Yılbaşı sebebiyle, yarım gün çalışıldı. Umino bu organize işleri için gitti. İkra da alışveriş yapmak için gitti. Beni çağırmadı. Hoş söylese de gitmezdim. Gezmek istedim, yalnız.
Aldım koluma çantamı ,”Bekle İstanbul ben geliyorum” dedim. Çıktım yola.
Dolaştım, mağazalara baktım, küçük bir yerde yemek yedim. Etrafı ne güzel süslemişler öyle… Kırmızı beyaz ışıklar, çiçekler, küçük şans perileri, süslü hediye paketleri, gülüşen çocuklar…

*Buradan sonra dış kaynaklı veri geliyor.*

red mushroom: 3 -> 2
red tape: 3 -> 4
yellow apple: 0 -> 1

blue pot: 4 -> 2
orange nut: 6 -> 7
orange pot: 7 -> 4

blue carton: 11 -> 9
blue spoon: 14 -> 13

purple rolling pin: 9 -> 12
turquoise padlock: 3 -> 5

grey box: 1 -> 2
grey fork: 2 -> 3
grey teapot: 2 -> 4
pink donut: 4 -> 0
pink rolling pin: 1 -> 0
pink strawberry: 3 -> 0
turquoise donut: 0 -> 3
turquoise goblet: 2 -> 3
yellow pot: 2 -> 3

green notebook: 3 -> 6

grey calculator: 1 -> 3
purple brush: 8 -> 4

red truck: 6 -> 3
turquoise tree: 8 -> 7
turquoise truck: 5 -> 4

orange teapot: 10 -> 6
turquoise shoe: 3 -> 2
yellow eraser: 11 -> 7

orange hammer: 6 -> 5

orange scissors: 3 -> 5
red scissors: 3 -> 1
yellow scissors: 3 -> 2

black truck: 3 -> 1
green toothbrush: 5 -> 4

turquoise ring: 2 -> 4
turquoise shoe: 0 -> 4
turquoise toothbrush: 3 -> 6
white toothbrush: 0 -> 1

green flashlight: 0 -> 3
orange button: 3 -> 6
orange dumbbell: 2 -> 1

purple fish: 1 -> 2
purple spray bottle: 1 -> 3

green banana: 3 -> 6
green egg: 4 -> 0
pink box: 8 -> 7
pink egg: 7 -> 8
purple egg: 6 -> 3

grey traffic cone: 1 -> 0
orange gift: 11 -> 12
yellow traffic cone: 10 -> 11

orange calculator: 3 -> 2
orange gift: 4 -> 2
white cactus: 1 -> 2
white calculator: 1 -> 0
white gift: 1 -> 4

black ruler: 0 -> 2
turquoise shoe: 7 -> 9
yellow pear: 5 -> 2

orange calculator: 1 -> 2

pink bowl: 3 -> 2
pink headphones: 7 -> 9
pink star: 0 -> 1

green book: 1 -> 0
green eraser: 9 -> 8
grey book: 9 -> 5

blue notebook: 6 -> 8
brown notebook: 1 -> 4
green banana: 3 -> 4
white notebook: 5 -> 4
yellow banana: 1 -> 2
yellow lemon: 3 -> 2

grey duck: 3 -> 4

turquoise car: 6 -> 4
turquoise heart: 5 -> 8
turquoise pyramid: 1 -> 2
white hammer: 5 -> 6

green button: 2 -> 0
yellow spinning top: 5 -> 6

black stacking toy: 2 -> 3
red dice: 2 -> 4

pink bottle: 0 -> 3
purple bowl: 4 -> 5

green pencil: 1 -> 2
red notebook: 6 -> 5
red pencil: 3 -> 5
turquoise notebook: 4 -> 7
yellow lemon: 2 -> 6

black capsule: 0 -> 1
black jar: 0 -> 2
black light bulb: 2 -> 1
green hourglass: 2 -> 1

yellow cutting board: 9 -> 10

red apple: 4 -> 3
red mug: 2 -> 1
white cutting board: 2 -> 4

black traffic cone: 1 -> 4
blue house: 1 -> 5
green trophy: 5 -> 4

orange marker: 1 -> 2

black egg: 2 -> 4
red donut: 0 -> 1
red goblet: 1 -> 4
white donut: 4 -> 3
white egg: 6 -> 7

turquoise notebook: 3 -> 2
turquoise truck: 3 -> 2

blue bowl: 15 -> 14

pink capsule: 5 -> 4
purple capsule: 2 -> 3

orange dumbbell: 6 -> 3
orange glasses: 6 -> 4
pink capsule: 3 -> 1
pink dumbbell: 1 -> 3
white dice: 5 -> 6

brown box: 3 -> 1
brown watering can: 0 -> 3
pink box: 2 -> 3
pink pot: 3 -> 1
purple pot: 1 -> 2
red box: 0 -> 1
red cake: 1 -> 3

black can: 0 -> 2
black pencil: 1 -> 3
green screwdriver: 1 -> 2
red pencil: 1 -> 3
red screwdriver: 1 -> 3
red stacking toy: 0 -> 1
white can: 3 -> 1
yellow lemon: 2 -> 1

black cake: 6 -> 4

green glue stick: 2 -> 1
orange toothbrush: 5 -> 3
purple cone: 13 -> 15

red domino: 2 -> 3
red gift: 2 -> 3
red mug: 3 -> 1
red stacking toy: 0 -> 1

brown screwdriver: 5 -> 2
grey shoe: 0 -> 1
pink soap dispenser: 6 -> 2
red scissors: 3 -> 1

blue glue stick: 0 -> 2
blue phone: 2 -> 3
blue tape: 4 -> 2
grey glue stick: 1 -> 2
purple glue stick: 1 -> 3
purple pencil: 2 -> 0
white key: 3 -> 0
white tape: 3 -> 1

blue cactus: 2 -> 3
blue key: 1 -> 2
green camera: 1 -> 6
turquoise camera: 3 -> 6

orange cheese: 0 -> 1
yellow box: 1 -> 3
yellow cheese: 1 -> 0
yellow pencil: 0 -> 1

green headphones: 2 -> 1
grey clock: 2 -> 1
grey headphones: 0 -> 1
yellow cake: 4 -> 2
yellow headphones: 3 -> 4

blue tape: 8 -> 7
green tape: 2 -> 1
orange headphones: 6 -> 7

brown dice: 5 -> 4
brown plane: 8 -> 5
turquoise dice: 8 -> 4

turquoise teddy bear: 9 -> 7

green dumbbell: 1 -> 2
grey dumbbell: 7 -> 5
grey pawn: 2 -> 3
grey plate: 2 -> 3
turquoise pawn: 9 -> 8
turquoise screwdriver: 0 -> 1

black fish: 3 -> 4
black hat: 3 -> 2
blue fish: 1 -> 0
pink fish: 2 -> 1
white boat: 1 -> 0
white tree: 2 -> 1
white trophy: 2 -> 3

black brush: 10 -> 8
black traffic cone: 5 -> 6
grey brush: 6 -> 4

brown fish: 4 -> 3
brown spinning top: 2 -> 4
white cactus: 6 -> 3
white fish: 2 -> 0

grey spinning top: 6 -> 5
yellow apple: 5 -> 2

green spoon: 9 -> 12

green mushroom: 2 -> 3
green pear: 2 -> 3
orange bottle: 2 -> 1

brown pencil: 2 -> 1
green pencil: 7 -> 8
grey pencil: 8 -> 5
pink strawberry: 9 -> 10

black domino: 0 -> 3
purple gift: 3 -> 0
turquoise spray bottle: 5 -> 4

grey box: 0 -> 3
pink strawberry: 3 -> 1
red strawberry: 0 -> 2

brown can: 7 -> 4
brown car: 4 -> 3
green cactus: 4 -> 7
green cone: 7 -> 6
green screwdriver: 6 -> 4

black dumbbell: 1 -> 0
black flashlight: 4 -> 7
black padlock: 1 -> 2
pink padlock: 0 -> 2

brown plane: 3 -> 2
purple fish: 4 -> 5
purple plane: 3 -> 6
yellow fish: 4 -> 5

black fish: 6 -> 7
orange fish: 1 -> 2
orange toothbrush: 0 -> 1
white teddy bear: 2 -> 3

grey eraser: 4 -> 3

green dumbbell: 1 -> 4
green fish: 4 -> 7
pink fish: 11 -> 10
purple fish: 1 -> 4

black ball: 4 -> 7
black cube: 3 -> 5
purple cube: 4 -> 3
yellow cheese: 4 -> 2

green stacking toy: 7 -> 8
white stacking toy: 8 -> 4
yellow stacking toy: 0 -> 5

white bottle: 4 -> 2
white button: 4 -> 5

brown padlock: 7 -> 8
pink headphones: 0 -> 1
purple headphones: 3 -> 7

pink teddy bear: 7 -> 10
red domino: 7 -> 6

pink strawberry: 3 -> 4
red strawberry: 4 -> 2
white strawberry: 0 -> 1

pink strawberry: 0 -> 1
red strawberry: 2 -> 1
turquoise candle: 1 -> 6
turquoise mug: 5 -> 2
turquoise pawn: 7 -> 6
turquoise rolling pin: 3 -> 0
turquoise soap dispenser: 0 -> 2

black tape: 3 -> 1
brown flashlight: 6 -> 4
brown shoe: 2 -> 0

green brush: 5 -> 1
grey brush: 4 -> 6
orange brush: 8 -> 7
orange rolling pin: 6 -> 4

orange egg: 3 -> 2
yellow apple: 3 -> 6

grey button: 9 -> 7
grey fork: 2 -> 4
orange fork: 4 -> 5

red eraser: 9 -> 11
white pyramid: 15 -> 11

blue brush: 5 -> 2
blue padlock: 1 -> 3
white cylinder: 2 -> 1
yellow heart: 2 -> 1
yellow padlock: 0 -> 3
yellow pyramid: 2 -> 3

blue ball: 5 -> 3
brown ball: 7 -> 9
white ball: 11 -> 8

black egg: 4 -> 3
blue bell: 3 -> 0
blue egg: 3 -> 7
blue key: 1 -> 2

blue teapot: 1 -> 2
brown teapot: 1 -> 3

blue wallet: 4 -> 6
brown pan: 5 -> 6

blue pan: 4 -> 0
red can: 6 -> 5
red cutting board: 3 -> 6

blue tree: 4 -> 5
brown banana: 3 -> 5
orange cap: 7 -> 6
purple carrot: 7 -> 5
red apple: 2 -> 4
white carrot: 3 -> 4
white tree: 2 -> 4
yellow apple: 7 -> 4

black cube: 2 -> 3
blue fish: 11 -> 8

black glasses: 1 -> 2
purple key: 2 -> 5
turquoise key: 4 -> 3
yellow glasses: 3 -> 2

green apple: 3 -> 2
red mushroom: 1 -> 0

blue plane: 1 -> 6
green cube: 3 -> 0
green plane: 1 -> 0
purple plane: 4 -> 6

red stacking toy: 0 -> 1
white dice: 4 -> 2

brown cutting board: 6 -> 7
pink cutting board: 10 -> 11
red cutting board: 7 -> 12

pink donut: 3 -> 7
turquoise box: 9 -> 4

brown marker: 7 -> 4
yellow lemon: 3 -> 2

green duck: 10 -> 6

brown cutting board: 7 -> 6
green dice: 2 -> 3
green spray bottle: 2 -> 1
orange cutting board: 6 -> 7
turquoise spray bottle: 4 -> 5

Bir mağazanın camından içeri baktım. “Alsam mı ? Almasam mı? İkra ya, Umino ya hediye almalıyım. Şu an sadece yanımda onlar var. Zaten iki kişi çok masraf olmaz”, dedim kendi kendime… Ben hala karasız düşünceler içinde boğuşurken. Arkamdan biri , “Ne o karar veremedin mi? Dolunay surat”.
Dondum kaldım. Mağazanın vitrininden göz ucuyla bakabildim sadece. Belirsiz bir gölge. Döndüm…
“Ne o çok şaşırdın… Sevinmedin mi? yoksa”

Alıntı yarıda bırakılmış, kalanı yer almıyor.